When I entered the Columban seminary in 1961 I could not have imagined such a congregation in any parish in Dublin, much less an altar-server whose parents were immigrants from Nigeria.
Our Lady Help of Christians Church, Drimnagh, Dublin
On a Christmas weekday a few months before I turned three I was thrown out of the church above, along with my pregnant mother, for shouting ‘Ba’ at the Infant in the crib.It was a traumatic experience for my mother. But whenever she would recall the event she would always add that the priest who ordered us out could not have done more for her sister, my Auntie Madge, who died four years later, in another parish.
In 1991, while at home in Dublin, I was asked by the Columbans to preach at all the Masses in that church on a Sunday in Lent when students from their final year in secondary school were observing a 24-hour fast to raise funds for Trócaire, the development agency of the Catholic Church in Ireland. I’ve never had a more attention-grabbing opening to a homily than I did that day: I was thrown out of this church. But by the time I had preached for the fourth time I felt a vicarious healing on behalf of my mother, who died in 1970. That was a real grace.
St Saviour’s Church, Dominic St, Dublin [Wikipedia]
In the old days churches belonging to religious orders in Dublin usually had High Mass on such days as Easter Monday and Whit (Pentecost) Monday and my father would bring me to one or other of them on those occasions. I distinctly recall that when I was maybe seven or eight being particularly attracted by the habit of the Dominican friars. I didn’t recognise then the beginnings of being called by God to be a priest but I see it now as such, even though I subsequently never considered becoming a Dominican.
I must confess that I wasn’t an entirely enthusiastic pilgrim when my father took me to High Mass or when my mother brought my brother and me to seven churches on Holy Thursday. I can see a reflection of my father in these words of Pope Francis in Evangelii Gaudium, No 167: Proclaiming Christ means showing that to believe in and to follow him is not only something right and true, but also something beautiful, capable of filling life with new splendour and profound joy, even in the midst of difficulties.Every expression of true beauty can thus be acknowledged as a path leading to an encounter with the Lord Jesus. My father seldom spoke about his faith but I could see even then, and more clearly later, how his faith permeated his whole life and how he felt uplifted by the beauty of the High Mass.
St Agatha’s Church, North William St, Dublin [parish website]
It was in St Agatha’s Church that I was confirmed by Archbishop John Charles McQuaid of Dublin in March 1954, along with my classmates from O’Connell Schools, which was located in the parish. St Agatha’s didn’t play any other part in my young life but its most illustrious parishioner, the Venerable Matt Talbot, has always been part of my life. Sometimes when walking ‘into town’ with my mother – her way of describing going into the city centre – we would go through Granby Lane, behind the Dominican church, where Matt died suddenly on his way to Mass there on Trinity Sunday 1925, and say a prayer at the simple shrine that marked the spot. Matt, a simple working man, overcame, with God’s grace, his addiction to alcohol and lived a life of extraordinary asceticism that was known during his lifetime only to his spiritual director. Without being aware of it, my mother was strengthening my faith.

*Problems and tasks*.
1. For each statement below, say yes or no according to the memoir of Dublin churches, and quote the words that decide it. (a) The writer was confirmed in St Agatha’s Church in March 1954. (b) The writer’s mother died in 1991. (c) The writer later considered becoming a Dominican.
2. Change "Dominican friars" to "Franciscan friars" in the memoir of Dublin churches, and write out everything from "St Saviour’s Church, Dominic" down to "becoming a Dominican." with that change.
The items that follow are separate material and are unrelated to the memoir of Dublin churches.

*Entries shown*.
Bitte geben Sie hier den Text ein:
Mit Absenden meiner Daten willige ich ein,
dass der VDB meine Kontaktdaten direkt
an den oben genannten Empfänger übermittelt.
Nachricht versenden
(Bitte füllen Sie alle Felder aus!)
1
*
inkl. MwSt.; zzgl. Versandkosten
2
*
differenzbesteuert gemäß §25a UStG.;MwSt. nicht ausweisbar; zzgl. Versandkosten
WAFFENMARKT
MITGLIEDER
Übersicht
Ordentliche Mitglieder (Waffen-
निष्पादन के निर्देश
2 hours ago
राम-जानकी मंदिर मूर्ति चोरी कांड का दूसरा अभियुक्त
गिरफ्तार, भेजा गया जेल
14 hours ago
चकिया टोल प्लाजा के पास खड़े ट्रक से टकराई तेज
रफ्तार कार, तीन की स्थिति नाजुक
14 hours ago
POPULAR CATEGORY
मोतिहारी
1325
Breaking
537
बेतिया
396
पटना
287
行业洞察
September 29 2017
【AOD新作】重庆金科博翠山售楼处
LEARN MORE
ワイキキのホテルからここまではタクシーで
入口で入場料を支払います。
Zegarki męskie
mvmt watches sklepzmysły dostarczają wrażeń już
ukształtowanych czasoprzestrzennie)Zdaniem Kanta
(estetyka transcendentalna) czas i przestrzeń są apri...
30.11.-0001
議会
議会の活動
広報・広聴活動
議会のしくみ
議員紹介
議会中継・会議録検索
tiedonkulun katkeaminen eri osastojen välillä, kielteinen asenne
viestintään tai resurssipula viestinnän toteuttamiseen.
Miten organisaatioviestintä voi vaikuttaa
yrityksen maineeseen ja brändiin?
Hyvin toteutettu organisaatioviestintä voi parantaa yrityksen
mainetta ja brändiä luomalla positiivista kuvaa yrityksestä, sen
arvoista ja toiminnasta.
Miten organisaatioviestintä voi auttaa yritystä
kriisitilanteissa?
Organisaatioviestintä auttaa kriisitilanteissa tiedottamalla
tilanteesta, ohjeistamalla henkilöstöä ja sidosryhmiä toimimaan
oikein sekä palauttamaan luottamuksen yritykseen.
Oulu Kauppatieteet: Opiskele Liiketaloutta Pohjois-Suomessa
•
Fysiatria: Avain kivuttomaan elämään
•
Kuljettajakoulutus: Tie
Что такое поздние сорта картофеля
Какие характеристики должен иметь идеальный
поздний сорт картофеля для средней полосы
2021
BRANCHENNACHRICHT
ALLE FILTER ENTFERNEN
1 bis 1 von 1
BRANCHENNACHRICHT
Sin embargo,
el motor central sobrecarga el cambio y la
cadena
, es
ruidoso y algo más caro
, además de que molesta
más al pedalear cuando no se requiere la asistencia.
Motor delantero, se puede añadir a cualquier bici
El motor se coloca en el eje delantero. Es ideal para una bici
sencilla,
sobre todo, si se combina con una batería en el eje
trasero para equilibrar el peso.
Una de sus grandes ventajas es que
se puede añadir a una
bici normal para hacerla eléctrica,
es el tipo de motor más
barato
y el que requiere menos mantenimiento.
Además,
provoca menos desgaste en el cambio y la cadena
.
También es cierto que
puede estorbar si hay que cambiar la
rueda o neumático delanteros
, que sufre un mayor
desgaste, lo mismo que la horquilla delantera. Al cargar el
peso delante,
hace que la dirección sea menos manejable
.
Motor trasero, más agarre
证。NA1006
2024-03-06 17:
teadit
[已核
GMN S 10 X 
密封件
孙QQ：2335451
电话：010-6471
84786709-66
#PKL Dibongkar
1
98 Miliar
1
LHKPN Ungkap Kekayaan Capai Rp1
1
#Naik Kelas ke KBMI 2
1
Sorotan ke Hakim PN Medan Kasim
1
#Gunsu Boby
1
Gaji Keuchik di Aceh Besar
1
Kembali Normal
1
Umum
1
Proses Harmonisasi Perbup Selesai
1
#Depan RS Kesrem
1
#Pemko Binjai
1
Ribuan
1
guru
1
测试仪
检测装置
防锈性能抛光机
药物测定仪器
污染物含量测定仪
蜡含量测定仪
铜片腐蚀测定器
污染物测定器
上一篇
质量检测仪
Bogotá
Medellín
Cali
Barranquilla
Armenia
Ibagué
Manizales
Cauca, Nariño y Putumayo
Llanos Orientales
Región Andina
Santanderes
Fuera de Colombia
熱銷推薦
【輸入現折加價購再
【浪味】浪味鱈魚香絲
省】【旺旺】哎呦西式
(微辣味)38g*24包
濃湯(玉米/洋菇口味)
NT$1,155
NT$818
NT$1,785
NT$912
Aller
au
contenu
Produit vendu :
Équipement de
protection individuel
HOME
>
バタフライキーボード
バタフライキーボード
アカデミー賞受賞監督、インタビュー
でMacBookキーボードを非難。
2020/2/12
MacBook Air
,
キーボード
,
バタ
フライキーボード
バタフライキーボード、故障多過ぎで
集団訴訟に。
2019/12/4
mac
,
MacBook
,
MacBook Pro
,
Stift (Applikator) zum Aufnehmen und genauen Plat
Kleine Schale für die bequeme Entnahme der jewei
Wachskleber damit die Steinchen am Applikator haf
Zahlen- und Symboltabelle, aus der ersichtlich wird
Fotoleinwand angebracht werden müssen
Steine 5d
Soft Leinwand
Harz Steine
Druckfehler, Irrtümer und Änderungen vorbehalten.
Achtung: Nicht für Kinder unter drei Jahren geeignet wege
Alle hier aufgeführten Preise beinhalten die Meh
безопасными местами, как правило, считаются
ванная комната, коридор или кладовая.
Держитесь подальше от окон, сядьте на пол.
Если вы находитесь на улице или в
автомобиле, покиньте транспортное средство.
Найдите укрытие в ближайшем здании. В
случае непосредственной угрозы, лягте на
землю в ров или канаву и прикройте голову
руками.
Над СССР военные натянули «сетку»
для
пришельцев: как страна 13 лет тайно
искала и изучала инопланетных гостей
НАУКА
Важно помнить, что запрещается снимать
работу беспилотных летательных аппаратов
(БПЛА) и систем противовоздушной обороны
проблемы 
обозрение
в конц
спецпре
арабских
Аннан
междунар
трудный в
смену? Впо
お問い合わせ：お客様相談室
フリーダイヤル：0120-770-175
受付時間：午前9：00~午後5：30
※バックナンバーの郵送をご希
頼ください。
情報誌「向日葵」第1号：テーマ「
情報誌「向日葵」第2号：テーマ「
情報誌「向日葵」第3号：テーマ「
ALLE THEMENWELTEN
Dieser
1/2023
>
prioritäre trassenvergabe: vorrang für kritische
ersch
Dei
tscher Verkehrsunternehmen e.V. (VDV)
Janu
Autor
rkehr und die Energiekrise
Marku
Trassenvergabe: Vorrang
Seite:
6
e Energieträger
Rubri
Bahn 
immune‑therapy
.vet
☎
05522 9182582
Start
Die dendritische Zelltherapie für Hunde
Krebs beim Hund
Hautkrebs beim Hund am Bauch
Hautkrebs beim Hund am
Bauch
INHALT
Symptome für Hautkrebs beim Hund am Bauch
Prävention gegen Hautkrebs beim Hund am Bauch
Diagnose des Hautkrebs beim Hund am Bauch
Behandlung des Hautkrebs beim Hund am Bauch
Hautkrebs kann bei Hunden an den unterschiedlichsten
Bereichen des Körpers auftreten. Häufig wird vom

*Task answers*.
1.
(a) Yes: "It was in St Agatha’s Church that I was confirmed by Archbishop John Charles McQuaid of Dublin in March 1954"
(b) No: "on behalf of my mother, who died in 1970"
(c) No: "even though I subsequently never considered becoming a Dominican"

2.
St Saviour’s Church, Dominic St, Dublin [Wikipedia]
In the old days churches belonging to religious orders in Dublin usually had High Mass on such days as Easter Monday and Whit (Pentecost) Monday and my father would bring me to one or other of them on those occasions. I distinctly recall that when I was maybe seven or eight being particularly attracted by the habit of the Franciscan friars. I didn’t recognise then the beginnings of being called by God to be a priest but I see it now as such, even though I subsequently never considered becoming a Dominican.